**EXERCISE INSTRUCTIONS**.
Count the lines of the material below that contain the string "Solanum" and state only that number.

-- START RECORDS FOR THIS TASK --

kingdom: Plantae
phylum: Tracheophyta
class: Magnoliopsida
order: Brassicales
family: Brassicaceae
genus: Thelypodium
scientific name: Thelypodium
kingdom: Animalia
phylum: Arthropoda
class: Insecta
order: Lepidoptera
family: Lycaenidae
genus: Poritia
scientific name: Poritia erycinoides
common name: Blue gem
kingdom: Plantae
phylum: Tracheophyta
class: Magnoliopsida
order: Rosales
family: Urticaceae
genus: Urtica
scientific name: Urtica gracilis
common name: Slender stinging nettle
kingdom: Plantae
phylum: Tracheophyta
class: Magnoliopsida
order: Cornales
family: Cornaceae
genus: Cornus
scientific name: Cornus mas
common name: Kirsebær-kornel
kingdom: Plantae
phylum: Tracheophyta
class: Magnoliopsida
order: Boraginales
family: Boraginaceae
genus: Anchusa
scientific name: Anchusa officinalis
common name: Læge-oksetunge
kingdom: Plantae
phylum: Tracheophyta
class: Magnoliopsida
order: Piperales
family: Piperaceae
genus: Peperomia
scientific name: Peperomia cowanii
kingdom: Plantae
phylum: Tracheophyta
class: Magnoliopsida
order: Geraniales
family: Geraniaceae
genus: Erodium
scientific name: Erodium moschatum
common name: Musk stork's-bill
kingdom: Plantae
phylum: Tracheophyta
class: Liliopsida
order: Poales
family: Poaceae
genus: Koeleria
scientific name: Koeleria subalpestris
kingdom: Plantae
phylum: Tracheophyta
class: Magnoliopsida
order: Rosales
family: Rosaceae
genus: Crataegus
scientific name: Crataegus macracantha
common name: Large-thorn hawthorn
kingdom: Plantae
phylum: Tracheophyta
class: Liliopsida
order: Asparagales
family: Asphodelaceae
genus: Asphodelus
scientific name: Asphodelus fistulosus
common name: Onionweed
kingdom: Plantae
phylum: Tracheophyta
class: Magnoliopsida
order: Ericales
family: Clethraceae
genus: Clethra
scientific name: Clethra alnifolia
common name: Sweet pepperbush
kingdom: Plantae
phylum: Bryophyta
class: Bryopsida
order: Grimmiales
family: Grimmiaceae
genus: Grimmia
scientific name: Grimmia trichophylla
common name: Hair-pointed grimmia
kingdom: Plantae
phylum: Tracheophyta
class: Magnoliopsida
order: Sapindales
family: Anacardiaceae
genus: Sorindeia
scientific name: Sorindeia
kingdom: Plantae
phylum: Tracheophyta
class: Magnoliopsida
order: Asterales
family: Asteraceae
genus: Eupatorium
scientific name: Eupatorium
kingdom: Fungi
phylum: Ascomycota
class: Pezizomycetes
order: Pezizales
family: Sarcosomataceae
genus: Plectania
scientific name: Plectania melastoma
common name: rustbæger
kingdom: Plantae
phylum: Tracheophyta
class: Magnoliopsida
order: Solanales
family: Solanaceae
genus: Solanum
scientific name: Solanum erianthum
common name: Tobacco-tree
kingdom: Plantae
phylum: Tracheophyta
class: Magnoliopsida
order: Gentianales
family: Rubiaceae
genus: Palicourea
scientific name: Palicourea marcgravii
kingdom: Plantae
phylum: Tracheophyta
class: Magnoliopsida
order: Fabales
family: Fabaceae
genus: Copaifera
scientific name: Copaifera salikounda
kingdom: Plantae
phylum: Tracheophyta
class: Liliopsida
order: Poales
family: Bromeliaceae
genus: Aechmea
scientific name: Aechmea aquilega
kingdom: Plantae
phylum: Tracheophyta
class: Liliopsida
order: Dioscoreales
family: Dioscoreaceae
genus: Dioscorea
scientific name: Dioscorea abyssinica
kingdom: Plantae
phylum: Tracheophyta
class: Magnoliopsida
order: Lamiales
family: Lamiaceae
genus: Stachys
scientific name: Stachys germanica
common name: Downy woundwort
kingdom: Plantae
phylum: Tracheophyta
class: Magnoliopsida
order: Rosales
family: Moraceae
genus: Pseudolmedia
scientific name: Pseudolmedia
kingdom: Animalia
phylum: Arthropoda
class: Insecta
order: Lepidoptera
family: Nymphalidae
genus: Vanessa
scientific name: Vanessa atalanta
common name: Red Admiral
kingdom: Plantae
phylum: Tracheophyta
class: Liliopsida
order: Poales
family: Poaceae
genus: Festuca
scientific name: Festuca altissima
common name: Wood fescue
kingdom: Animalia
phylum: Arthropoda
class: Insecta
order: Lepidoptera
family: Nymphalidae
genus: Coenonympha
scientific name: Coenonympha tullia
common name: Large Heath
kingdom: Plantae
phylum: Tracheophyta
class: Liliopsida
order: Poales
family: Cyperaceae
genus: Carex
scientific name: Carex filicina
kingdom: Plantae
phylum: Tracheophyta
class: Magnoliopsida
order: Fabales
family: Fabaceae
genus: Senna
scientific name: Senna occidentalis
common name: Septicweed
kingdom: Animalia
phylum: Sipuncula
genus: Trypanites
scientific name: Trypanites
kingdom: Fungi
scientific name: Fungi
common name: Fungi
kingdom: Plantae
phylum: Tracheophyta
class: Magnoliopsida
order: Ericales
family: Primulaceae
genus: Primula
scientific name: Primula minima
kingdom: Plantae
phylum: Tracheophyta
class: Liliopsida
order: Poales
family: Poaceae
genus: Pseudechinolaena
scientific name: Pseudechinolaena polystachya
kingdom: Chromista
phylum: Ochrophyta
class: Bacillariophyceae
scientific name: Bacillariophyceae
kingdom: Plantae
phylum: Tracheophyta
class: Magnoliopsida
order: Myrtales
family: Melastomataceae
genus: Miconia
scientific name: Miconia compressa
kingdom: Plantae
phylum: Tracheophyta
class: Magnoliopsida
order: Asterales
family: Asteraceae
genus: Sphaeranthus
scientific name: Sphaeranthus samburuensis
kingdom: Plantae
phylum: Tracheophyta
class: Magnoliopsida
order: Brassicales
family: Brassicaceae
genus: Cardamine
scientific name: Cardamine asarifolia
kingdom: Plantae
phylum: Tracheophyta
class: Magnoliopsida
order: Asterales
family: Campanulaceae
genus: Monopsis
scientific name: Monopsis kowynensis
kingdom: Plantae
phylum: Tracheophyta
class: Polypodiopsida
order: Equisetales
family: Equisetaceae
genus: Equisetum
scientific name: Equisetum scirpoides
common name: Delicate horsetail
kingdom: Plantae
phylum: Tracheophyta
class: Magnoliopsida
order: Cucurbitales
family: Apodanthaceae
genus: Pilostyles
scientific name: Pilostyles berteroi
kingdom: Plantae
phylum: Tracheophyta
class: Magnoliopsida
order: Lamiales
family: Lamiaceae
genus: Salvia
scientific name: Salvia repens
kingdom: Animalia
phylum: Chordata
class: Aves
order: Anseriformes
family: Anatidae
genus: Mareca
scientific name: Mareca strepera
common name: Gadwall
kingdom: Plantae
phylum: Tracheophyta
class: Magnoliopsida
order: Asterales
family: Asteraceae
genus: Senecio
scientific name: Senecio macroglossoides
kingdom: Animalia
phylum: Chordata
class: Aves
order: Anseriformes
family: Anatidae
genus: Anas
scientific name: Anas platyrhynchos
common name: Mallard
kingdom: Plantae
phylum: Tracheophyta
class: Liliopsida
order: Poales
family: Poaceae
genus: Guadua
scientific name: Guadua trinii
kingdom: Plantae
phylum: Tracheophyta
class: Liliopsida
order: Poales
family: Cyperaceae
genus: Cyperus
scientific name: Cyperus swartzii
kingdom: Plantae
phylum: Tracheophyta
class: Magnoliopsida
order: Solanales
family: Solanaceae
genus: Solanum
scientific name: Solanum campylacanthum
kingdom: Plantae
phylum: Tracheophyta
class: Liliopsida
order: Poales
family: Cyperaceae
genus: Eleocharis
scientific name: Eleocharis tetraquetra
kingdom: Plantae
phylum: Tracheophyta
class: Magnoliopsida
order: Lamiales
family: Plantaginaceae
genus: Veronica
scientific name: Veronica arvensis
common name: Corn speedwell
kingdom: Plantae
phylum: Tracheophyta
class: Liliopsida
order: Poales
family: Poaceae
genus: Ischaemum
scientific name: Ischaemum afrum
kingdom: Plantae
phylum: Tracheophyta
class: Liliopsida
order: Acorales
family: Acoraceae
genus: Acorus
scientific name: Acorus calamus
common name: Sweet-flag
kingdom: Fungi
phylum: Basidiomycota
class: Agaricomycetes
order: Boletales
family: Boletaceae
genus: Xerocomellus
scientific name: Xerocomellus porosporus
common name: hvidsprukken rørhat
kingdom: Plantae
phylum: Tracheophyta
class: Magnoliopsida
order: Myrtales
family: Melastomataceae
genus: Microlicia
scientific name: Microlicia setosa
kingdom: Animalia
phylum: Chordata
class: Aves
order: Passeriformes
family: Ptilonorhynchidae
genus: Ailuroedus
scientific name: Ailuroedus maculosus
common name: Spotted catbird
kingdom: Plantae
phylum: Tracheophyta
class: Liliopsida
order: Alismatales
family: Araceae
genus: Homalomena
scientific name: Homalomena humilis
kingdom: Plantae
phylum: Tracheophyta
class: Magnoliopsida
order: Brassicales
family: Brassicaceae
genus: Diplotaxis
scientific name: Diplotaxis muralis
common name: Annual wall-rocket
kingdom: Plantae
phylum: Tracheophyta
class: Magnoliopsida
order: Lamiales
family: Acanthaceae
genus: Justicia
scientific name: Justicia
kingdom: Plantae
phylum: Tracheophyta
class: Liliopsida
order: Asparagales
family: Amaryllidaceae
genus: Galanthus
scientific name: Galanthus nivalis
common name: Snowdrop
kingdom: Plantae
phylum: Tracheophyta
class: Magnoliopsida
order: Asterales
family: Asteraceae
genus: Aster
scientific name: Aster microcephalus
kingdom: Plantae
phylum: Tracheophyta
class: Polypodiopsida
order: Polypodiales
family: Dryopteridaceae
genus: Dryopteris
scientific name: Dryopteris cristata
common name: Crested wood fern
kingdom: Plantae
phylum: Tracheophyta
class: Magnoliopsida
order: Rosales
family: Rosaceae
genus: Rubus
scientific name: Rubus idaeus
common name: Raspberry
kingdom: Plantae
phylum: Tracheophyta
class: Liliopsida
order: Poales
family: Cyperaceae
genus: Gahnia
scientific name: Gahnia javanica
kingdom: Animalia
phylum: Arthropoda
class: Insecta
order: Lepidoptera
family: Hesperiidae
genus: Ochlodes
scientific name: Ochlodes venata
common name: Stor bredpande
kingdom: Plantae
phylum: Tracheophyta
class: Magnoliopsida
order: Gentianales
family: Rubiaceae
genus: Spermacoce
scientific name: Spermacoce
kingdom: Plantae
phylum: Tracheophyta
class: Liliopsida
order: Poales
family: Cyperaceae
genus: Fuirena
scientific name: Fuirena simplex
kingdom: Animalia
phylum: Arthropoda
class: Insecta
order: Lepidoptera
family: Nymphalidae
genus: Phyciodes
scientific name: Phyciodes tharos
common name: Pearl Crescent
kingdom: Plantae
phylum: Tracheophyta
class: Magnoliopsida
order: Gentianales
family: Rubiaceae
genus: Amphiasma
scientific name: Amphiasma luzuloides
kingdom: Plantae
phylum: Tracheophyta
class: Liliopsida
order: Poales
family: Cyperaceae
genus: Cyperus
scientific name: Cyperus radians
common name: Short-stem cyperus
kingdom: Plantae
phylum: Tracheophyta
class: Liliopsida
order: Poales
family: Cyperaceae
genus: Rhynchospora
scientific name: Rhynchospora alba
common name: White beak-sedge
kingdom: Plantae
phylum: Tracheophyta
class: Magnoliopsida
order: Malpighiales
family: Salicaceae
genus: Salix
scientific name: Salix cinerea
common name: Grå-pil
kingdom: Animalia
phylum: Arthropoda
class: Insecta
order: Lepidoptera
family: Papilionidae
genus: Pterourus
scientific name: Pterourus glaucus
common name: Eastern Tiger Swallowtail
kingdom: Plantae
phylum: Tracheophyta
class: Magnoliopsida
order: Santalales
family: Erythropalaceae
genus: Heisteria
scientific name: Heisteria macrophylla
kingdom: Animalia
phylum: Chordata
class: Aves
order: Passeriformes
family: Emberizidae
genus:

-- END RECORDS FOR THIS TASK --

**COMPLETE RESPONSE**.
4